AUFGABEN:
(1) Gib aus dem Text über Polen den Abschnitt von „Sein zuletzt angekratztes“ bis „Gesetze erst möglich gemacht.“ wortgetreu wieder.
(2) Ordne die Zeilen der Datensatzeinträge von der Zeile mit „Der 1. Klavierwettbewerb „Flinke F“ bis einschließlich der Zeile mit „mado com um facão.“ als nummerierte Liste an und lass Leerzeilen weg.

TEXT ZUR PRÜFUNG:
==================================================

Dem Warschauer Soziologen Rafał Pankowski zufolge hat die Pis-Regierung die in Polen schon seit den 90er-Jahren auftretenden Rechtsradikalen und Rassisten nicht begründet, aber "hoffähig" gemacht. "Unter 18- bis 24-jährigen Polen sagen 38 Prozent, dass sie Gruppen wie die faschistische ONR unterstützen." Bei einer Umfrage des Meinungsforschungsinstitutes CBOS unter derselben Altersgruppe waren 87 Prozent gegen die Aufnahme von Flüchtlingen - und dies, obwohl Polen gar keine Flüchtlinge aufnimmt.

Sein zuletzt angekratztes Image versucht Polen im Ausland oft mithilfe des verbindlich auftretenden Präsidenten Andrzej Duda aufzupolieren, wie etwa am Donnerstag dieser Woche, als Duda zusammen mit Israels Präsidenten Reuven Rivlin an einem Marsch jüdischer Auschwitz-Überlebender teilnahm und eine Rede gegen Antisemitismus und Rassismus hielt. Duda ist auch oft Ansprechpartner bei Besuchen ausländischer Regierungschefs oder Vertreter der EU-Kommission. Nach innen aber hat Duda den Abbau des Rechtsstaats mit seiner Unterschrift unter etliche verfassungswidrige Gesetze erst möglich gemacht.

Wie stark ist das Lager der Nationalisten in Polen? Der regierenden Pis hat ihre Demontage des Rechtsstaats wenig geschadet. In Umfragen erreichte sie bis vor Kurzem meist an die 40 Prozent Zustimmung. Dazu kommt die ebenfalls im Parlament vertretene, auf bis zu zehn Prozent taxierte Bewegung des Ex-Rocksängers Paweł Kukiz, ein Sammelbecken von Nationalisten und Rechtsradikalen. Der Demokratie fehlen in Zentraleuropa oft entschlossene Verteidiger: Dass Demokratie besser als jede andere Regierungsform ist, glauben weniger als die Hälfte der Polen, Ungarn und Tschechen, so eine Erhebung des Meinungsforschungsinstituts Pew. Gut ein Viertel der Bürger antwortete, je nach Umstand könne eine undemokratische Regierung besser sein; rund ein weiteres Fünftel interessiert sich nicht dafür, wie es regiert wird.

==================================================

Datensatzeinträge

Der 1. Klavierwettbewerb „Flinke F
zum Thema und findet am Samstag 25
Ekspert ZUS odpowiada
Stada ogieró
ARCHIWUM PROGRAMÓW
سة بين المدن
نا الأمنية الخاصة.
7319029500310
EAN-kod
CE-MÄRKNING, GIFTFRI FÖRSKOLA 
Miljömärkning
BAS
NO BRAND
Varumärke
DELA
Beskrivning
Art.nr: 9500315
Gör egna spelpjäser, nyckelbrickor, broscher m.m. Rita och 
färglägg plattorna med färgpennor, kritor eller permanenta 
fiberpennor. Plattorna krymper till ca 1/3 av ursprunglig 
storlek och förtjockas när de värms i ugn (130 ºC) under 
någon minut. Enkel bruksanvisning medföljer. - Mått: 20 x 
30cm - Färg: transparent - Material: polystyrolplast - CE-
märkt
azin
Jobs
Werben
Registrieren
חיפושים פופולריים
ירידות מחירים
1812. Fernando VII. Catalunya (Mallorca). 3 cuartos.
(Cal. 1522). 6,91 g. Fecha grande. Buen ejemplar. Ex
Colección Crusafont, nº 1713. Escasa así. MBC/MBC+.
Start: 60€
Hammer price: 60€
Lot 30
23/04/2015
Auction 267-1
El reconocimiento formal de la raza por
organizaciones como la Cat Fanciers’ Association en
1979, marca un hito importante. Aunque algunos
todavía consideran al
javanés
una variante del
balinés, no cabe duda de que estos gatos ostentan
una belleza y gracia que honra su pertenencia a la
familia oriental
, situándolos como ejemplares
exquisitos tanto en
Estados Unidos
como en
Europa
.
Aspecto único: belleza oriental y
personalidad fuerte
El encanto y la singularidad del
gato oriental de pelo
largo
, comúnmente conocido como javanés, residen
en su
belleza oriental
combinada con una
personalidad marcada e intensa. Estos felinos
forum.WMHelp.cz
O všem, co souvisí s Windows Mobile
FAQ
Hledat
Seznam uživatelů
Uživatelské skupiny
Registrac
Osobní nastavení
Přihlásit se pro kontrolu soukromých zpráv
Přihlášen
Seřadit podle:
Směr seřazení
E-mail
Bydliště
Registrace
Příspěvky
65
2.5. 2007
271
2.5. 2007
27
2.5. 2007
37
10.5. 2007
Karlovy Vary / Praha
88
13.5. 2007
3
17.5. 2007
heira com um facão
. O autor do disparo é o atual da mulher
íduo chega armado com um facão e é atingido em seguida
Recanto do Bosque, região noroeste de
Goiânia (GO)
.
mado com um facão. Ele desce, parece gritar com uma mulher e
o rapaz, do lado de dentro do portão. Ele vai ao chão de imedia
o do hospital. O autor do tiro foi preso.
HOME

==================================================

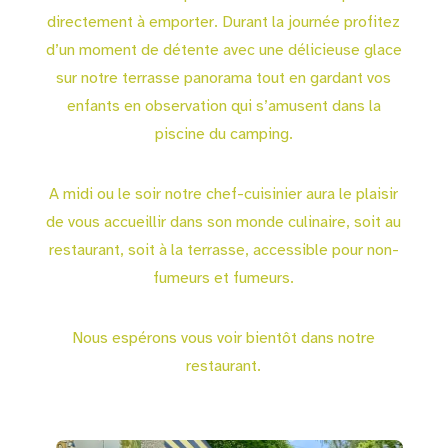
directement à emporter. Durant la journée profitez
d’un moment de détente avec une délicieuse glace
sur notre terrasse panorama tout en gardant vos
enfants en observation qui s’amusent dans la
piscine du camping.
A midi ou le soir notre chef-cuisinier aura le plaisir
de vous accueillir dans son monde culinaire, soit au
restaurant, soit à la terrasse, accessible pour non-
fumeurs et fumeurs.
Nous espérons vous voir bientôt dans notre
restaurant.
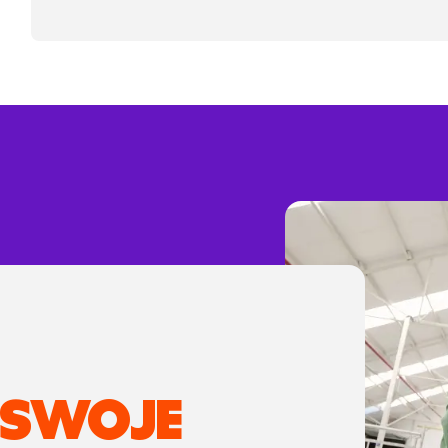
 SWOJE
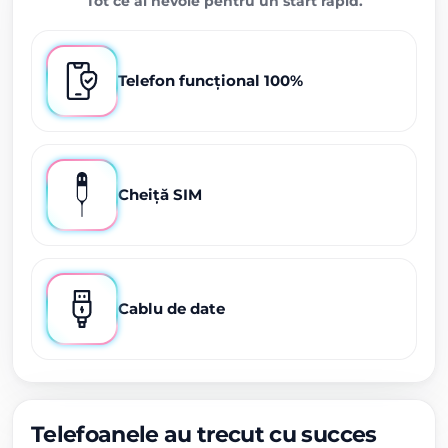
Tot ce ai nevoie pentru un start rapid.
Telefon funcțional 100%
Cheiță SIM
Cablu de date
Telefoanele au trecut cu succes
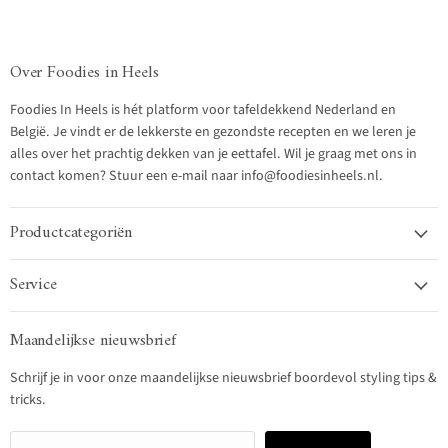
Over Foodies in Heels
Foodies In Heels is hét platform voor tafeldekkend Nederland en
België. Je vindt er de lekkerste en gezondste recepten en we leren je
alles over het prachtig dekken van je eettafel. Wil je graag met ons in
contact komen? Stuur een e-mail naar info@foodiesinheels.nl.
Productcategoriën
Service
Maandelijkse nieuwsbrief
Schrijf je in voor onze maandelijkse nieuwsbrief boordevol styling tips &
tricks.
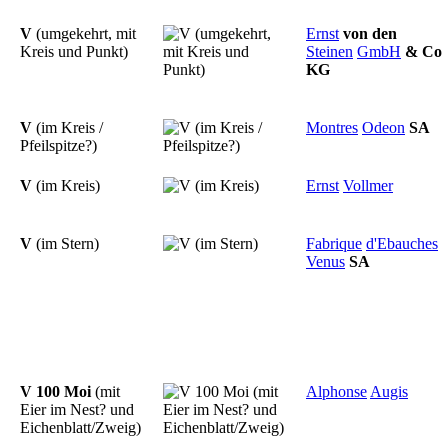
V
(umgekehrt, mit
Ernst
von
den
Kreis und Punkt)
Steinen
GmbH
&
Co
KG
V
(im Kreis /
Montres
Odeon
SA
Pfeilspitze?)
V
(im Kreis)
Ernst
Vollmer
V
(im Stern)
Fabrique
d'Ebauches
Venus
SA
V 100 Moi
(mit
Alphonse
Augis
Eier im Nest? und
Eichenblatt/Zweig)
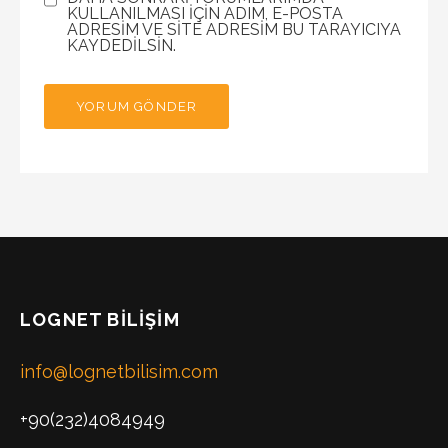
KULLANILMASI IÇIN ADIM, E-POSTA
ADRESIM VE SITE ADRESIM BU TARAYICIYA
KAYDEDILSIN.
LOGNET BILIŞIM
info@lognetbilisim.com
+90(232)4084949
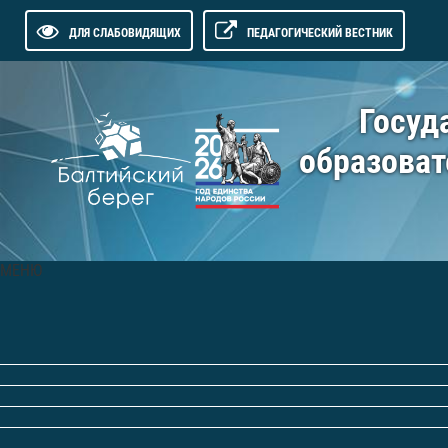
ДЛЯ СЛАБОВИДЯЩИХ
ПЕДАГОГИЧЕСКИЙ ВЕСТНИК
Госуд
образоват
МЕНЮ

==================================================

LÖSUNGEN:
(1)
Sein zuletzt angekratztes Image versucht Polen im Ausland oft mithilfe des verbindlich auftretenden Präsidenten Andrzej Duda aufzupolieren, wie etwa am Donnerstag dieser Woche, als Duda zusammen mit Israels Präsidenten Reuven Rivlin an einem Marsch jüdischer Auschwitz-Überlebender teilnahm und eine Rede gegen Antisemitismus und Rassismus hielt. Duda ist auch oft Ansprechpartner bei Besuchen ausländischer Regierungschefs oder Vertreter der EU-Kommission. Nach innen aber hat Duda den Abbau des Rechtsstaats mit seiner Unterschrift unter etliche verfassungswidrige Gesetze erst möglich gemacht.

(2)
1. Der 1. Klavierwettbewerb „Flinke F
2. zum Thema und findet am Samstag 25
3. Ekspert ZUS odpowiada
4. Stada ogieró
5. ARCHIWUM PROGRAMÓW
6. سة بين المدن
7. نا الأمنية الخاصة.
8. 7319029500310
9. EAN-kod
10. CE-MÄRKNING, GIFTFRI FÖRSKOLA 
11. Miljömärkning
12. BAS
13. NO BRAND
14. Varumärke
15. DELA
16. Beskrivning
17. Art.nr: 9500315
18. Gör egna spelpjäser, nyckelbrickor, broscher m.m. Rita och 
19. färglägg plattorna med färgpennor, kritor eller permanenta 
20. fiberpennor. Plattorna krymper till ca 1/3 av ursprunglig 
21. storlek och förtjockas när de värms i ugn (130 ºC) under 
22. någon minut. Enkel bruksanvisning medföljer. - Mått: 20 x 
23. 30cm - Färg: transparent - Material: polystyrolplast - CE-
24. märkt
25. azin
26. Jobs
27. Werben
28. Registrieren
29. חיפושים פופולריים
30. ירידות מחירים
31. 1812. Fernando VII. Catalunya (Mallorca). 3 cuartos.
32. (Cal. 1522). 6,91 g. Fecha grande. Buen ejemplar. Ex
33. Colección Crusafont, nº 1713. Escasa así. MBC/MBC+.
34. Start: 60€
35. Hammer price: 60€
36. Lot 30
37. 23/04/2015
38. Auction 267-1
39. El reconocimiento formal de la raza por
40. organizaciones como la Cat Fanciers’ Association en
41. 1979, marca un hito importante. Aunque algunos
42. todavía consideran al
43. javanés
44. una variante del
45. balinés, no cabe duda de que estos gatos ostentan
46. una belleza y gracia que honra su pertenencia a la
47. familia oriental
48. , situándolos como ejemplares
49. exquisitos tanto en
50. Estados Unidos
51. como en
52. Europa
53. .
54. Aspecto único: belleza oriental y
55. personalidad fuerte
56. El encanto y la singularidad del
57. gato oriental de pelo
58. largo
59. , comúnmente conocido como javanés, residen
60. en su
61. belleza oriental
62. combinada con una
63. personalidad marcada e intensa. Estos felinos
64. forum.WMHelp.cz
65. O všem, co souvisí s Windows Mobile
66. FAQ
67. Hledat
68. Seznam uživatelů
69. Uživatelské skupiny
70. Registrac
71. Osobní nastavení
72. Přihlásit se pro kontrolu soukromých zpráv
73. Přihlášen
74. Seřadit podle:
75. Směr seřazení
76. E-mail
77. Bydliště
78. Registrace
79. Příspěvky
80. 65
81. 2.5. 2007
82. 271
83. 2.5. 2007
84. 27
85. 2.5. 2007
86. 37
87. 10.5. 2007
88. Karlovy Vary / Praha
89. 88
90. 13.5. 2007
91. 3
92. 17.5. 2007
93. heira com um facão
94. . O autor do disparo é o atual da mulher
95. íduo chega armado com um facão e é atingido em seguida
96. Recanto do Bosque, região noroeste de
97. Goiânia (GO)
98. .
99. mado com um facão. Ele desce, parece gritar com uma mulher e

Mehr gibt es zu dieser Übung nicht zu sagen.